Ficou estupefacto com a rigidez dogmática doutrinária do comunismo, o zelo com que citavam constantemente Marx como se fosse a palavra da Bíblia Sagrada e, acima de tudo, a crueldade tirânica que estavam dispostos a usar com o povo.

Em 1920 visitou Petrogrado (S. Petersburgo) e Moscovo com uma delegação do partido Trabalhista:

"Fui à Rússia como um comunista mas o contacto com aqueles que não têm nenhumas dúvidas intensificou mil vezes as minhas dúvidas, não como comunista, mas relativamente à sabedoria de acreditar tão fortemente num credo que se está disposto, em seu nome, a infligir a miséria generalizada."

Mais tarde, ainda diria: "Crueldade, pobreza, suspeição, perseguição, constituem o próprio ar que respiramos. As nossas conversas eram constantemente espiadas. No meio da noite ouvíamos tiros e sabíamos que idealistas estavam a ser mortos nas prisões. Havia uma hipócrita pretensão de igualdade e todos eram chamados de 'tovarisch' [camaradas], mas era espantoso o modo diferenciado como este termo era pronunciado, conforme a pessoa a quem era dirigido se tratava de Lenine ou um criado perguiçoso."

Russell teve um encontro de uma hora com Lenine no gabinete dele no Kremlin. Numa entrevista de  John Chandos em 1961, Russell relata os dois traços que, segundo ele, definiam Lenine: a sua rígida ortodoxia e a sua veia de crueldade impiedosa, como mais tarde diria.

Na altura da entrevista, a sua antipatia e ambivalência pelo comunismo soviético e o que em seu nome se fazia na URSS intensificou-se, até que em 1956 escreveu a obra, 'Porque não sou comunista'. (tradução minha)

[emprestei esse livrinho há uns anos a um aluno, que mo pediu para ler e nunca mais o devolveu...]

Em 1920, Bertrand Russell percebeu, em uma hora, quem era o homem, mas passados 100 anos, ainda há quem não tenha percebido e o cite como modelo de resposta social. E isto é ainda mais chocante do que o carácter imoral do indivíduo.

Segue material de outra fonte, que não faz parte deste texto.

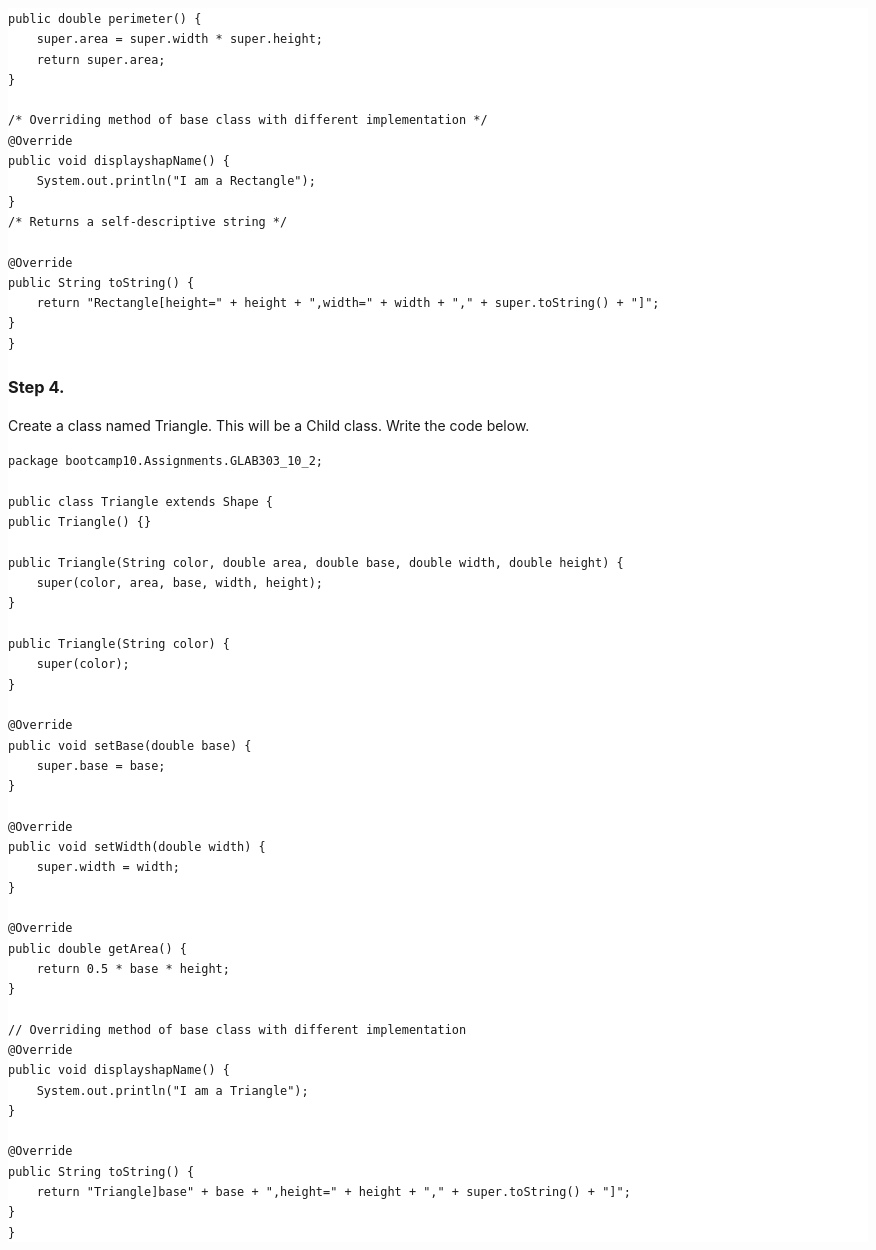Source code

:     public double perimeter() {
        super.area = super.width * super.height;
        return super.area;
    }

    /* Overriding method of base class with different implementation */
    @Override
    public void displayshapName() {
        System.out.println("I am a Rectangle");
    }
    /* Returns a self-descriptive string */

    @Override
    public String toString() {
        return "Rectangle[height=" + height + ",width=" + width + "," + super.toString() + "]";
    }
    }

### Step 4.
Create a class named Triangle. This will be a Child class. Write the code below.

    package bootcamp10.Assignments.GLAB303_10_2;

    public class Triangle extends Shape {
    public Triangle() {}

    public Triangle(String color, double area, double base, double width, double height) {
        super(color, area, base, width, height);
    }

    public Triangle(String color) {
        super(color);
    }

    @Override
    public void setBase(double base) {
        super.base = base;
    }

    @Override
    public void setWidth(double width) {
        super.width = width;
    }

    @Override
    public double getArea() {
        return 0.5 * base * height;
    }

    // Overriding method of base class with different implementation
    @Override
    public void displayshapName() {
        System.out.println("I am a Triangle");
    }
    
    @Override
    public String toString() {
        return "Triangle]base" + base + ",height=" + height + "," + super.toString() + "]";
    }
    }
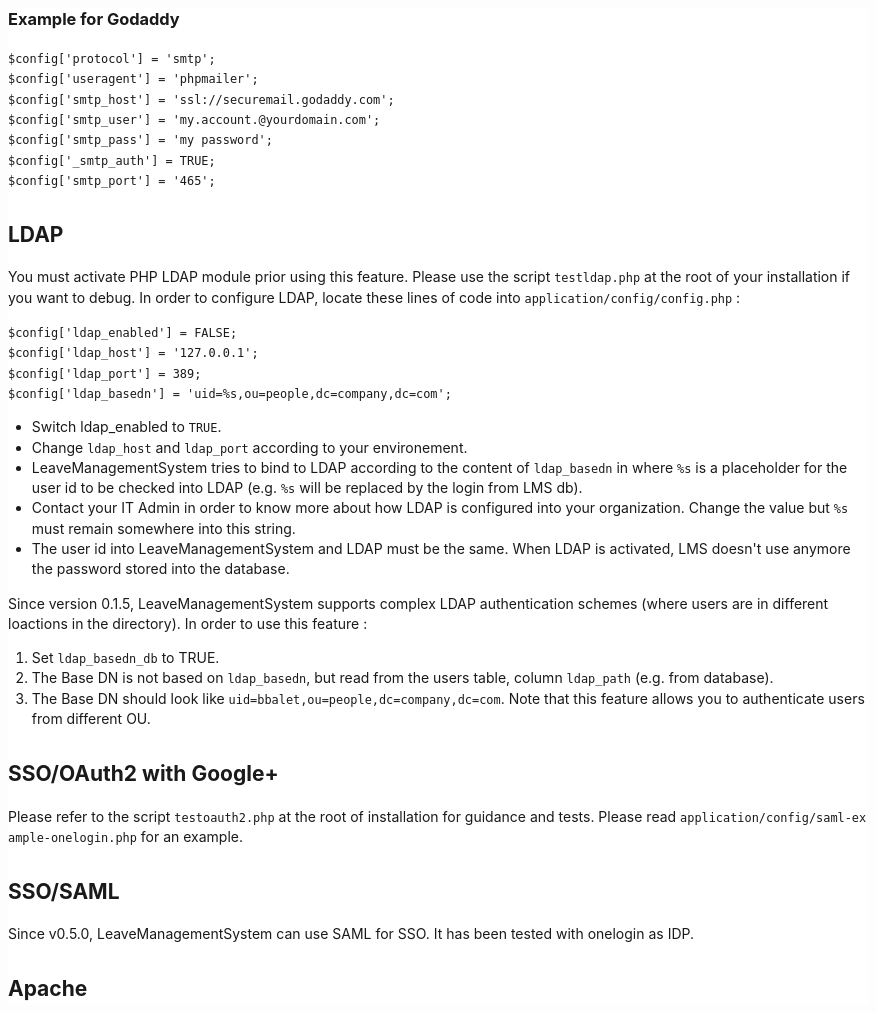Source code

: ### Example for Godaddy

    $config['protocol'] = 'smtp';
    $config['useragent'] = 'phpmailer';
    $config['smtp_host'] = 'ssl://securemail.godaddy.com';
    $config['smtp_user'] = 'my.account.@yourdomain.com';
    $config['smtp_pass'] = 'my password';
    $config['_smtp_auth'] = TRUE;
    $config['smtp_port'] = '465';

## LDAP

You must activate PHP LDAP module prior using this feature.
Please use the script <code>testldap.php</code> at the root of your installation if you want to debug.
In order to configure LDAP, locate these lines of code into <code>application/config/config.php</code> :

    $config['ldap_enabled'] = FALSE;
    $config['ldap_host'] = '127.0.0.1';
    $config['ldap_port'] = 389;
    $config['ldap_basedn'] = 'uid=%s,ou=people,dc=company,dc=com';

* Switch ldap_enabled to <code>TRUE</code>.
* Change <code>ldap_host</code> and <code>ldap_port</code> according to your environement.
* LeaveManagementSystem tries to bind to LDAP according to the content of <code>ldap_basedn</code> in where <code>%s</code> is a placeholder for the user id to be checked into LDAP (e.g. <code>%s</code> will be replaced by the login from LMS db).
* Contact your IT Admin in order to know more about how LDAP is configured into your organization. Change the value but <code>%s</code> must remain somewhere into this string.
* The user id into LeaveManagementSystem and LDAP must be the same. When LDAP is activated, LMS doesn't use anymore the password stored into the database.

Since version 0.1.5, LeaveManagementSystem supports complex LDAP authentication schemes (where users are in different loactions in the directory). In order to use this feature :

1. Set <code>ldap_basedn_db</code> to TRUE.
2. The Base DN is not based on <code>ldap_basedn</code>, but read from the users table, column <code>ldap_path</code> (e.g. from database).
3. The Base DN should look like <code>uid=bbalet,ou=people,dc=company,dc=com</code>. Note that this feature allows you to authenticate users from different OU.

## SSO/OAuth2 with Google+

Please refer to the script <code>testoauth2.php</code> at the root of installation for guidance and tests. Please read <code>application/config/saml-example-onelogin.php</code> for an example.

## SSO/SAML

Since v0.5.0, LeaveManagementSystem can use SAML for SSO. It has been tested with onelogin as IDP.

## Apache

Ando agora a abordar, com as turmas do 10º ano, o problema da ética que inclui a moral. Lenine e as suas acções, são imorais e contrárias a todas as éticas, sejam as intencionalistas, como a de Kant, sejam as consequencialistas, como a de Stuart Mill ou até outras, como as aristotélicas, as estóicas, as epicuristas, etc., que não estudamos.

Não há uma única ética no âmbito da qual ele possa ser considerado, mesmo que tenuamente, como um ser moral. Como é possível que se continue a querer para a política, cuja acção, sem ética, não passa de mercância, de negócio (como vemos bem em alguns líderes actuais) uma imitação de um indidívuo cuja principal característica era justamente a ausência de qualquer princípio ético ou moral?

Na minha modesta maneira de ver, defender a pessoa e as práticas de Lenine e defender o nazismo não são coisas muito distintas a não ser na taxonomia que põe uns para a direita e o outro para a esquerda.